| To do |
Answer these questions about the page excerpt on coronavirus restrictions:
1. Which body does the writer say is the only one with the authority to decide what restrictions are necessary and reasonable?
2. Besides enforcing isolation by law, what does the first footnote say may also be possible?
3. Of the five assumptions listed in the second footnote, which one is described as "much less clear"?

| Page excerpt |
*** Block opens ***
In other words, before applying the rule that "the damaged must distance himself," we must think about whether it is appropriate to do so in the situation. The same applies to corona-related restrictions, only on a countrywide level.

To Conclude

In summary, although the default position is indeed that the primary responsibility lies with those who are in danger, this does not allow the rest of us to act in a way that increases that danger. While every effort should be made by the government to allow people to go about their everyday lives wherever possible, every decision should be taken with care.

I must also re-iterate the position expressed when I first wrote about the topic – the government is the only body with the authority to decide what restrictions are necessary and reasonable. We can question and criticise and they may very well make mistakes, but to paraphrase a Mishna in Pirkei Avos, "Don't expect them to accept your view – they have the authority, not you."[12]



[1] While in some Russian cities this has been enforced by law, it may also be possible to encourage people at risk to isolate on a voluntary basis, facilitating this as much as possible by providing aid.

[2] The question makes five assumptions, of which the first four are the clear consensus but the fifth is much less clear:

1) For the majority, Covid-19 is potentially unpleasant but not significantly more dangerous than common viruses such as the flu.
2) For a minority of people (including the elderly, those with respiratory conditions and cancer patients), Covid-19 is highly dangerous.
3) Covid-19 is highly contagious.
4) Social distancing is effective at slowing the spread of Covid-19.
5) If everyone else is living their lives normally (or close to normally), the high-risk groups will need a higher (but still practical) level of restriction in order to keep themselves safe.
*** Block closes ***
| Data shown |
*** Block opens ***
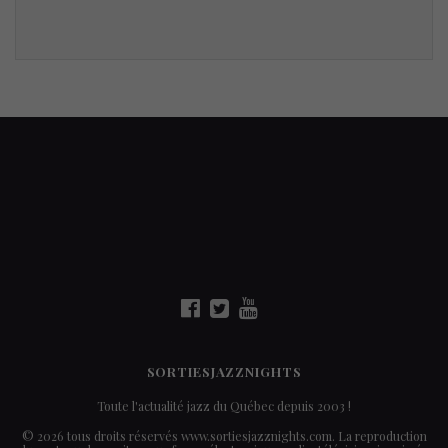
SORTIESJAZZNIGHTS
Toute l'actualité jazz du Québec depuis 2003 !
© 2026 tous droits réservés www.sortiesjazznights.com. La reproduction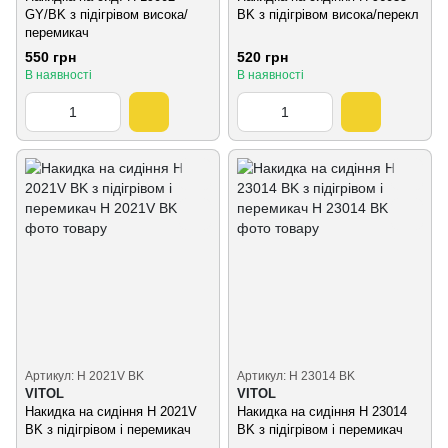
GY/BK з підігрівом висока/
BK з підігрівом висока/перекл
перемикач
550 грн
520 грн
В наявності
В наявності
Артикул: H 2021V BK
Артикул: H 23014 BK
VITOL
VITOL
Накидка на сидіння H 2021V
Накидка на сидіння H 23014
BK з підігрівом і перемикач
BK з підігрівом і перемикач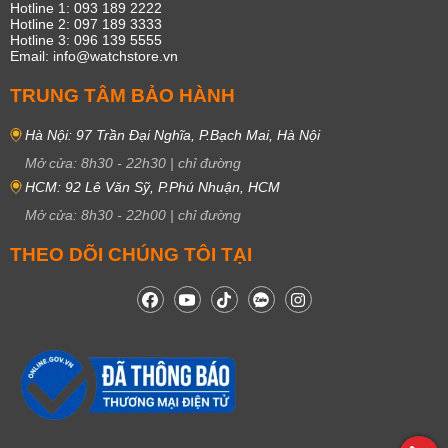
Hotline 1: 093 189 2222
Hotline 2: 097 189 3333
Hotline 3: 096 139 5555
Email: info@watchstore.vn
TRUNG TÂM BẢO HÀNH
Hà Nội: 97 Trần Đại Nghĩa, P.Bạch Mai, Hà Nội
Mở cửa:
8h30
-
22h30
|
chỉ đường
HCM: 92 Lê Văn Sỹ, P.Phú Nhuận, HCM
Mở cửa:
8h30
-
22h00
|
chỉ đường
THEO DÕI CHÚNG TÔI TẠI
*** Block closes ***
| Result for this exercise |
1. The government.
2. Encouraging people at risk to isolate on a voluntary basis, and making this as easy as possible by providing aid.
3. The fifth: if everyone else is living their lives normally (or close to normally), the high-risk groups will need a higher (but still practical) level of restriction to keep themselves safe.